When I die, presumably at some time in the next decade or so, my Witness Statement will still be there in the annals of the Inquiry for all to see. Whilst I may not see justice in my life time and nor even the meanest admission of sorrow for the abuse that I suffered from the Catholic Order of Comboni Missionaries, my witness statement will not fade even when Ilkley Moor’s worms will have “come to eat me up”. So too, I note with insightful emphasis, that what will gather unexpected longevity in the Truth Project’s findings, will be the names of those accused of the crimes committed against myself and my young companions. In addition, those priests of the Order who were aware of the abuse at the time that it was committed and those in the decades since (such as a string of Superior Generals of the Order) who have continued to stay silent and to conceal or deny the truth, will discover that their names have also been permanently and justifiedly “incarcerated” within the inky bars of the bold type of the documents of the Truth Project. Their “long game” strategy of contrived obfuscation, lies, silence and the betrayal of the childhood innocence of myself and other boys at the Mirfield seminary has been a profound miscalculation. Neither their betrayal of the young boys in their care and nor their names will ever be forgotten.

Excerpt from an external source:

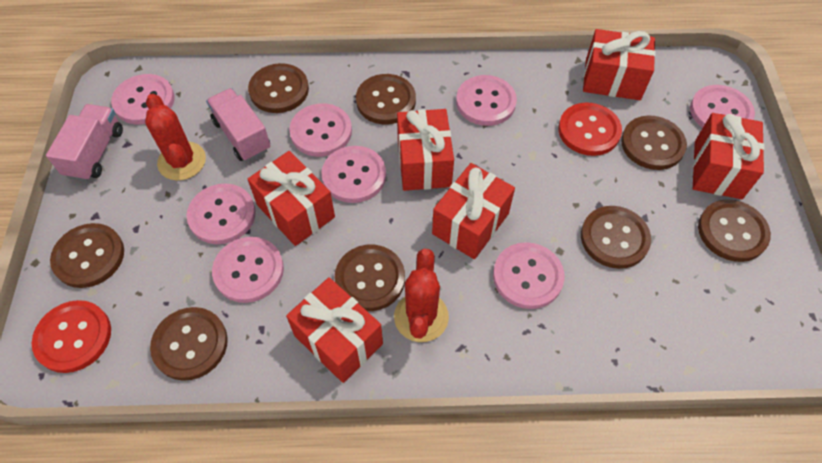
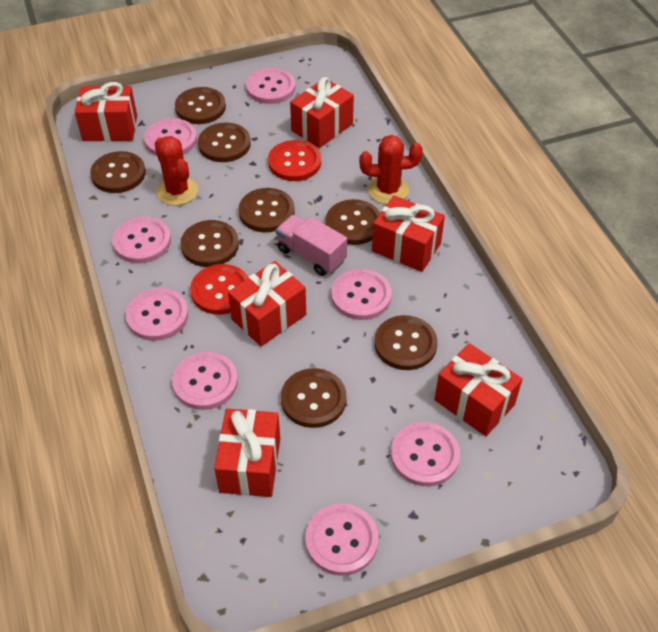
pink truck: 2 -> 1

As for the future, well, for my part, at this late stage in my life, I no longer wish for, nor need, any vacuous, insipid statements of apology from clerical lips that have been fouled by decades of constant prevarication. I see the Truth Project now as a monument to my “empowerment” and the only monument I seek. Yet, by default, it is also a permanent monument to the criminal and shameful conduct of the Comboni Missionary Order of Verona, Italy.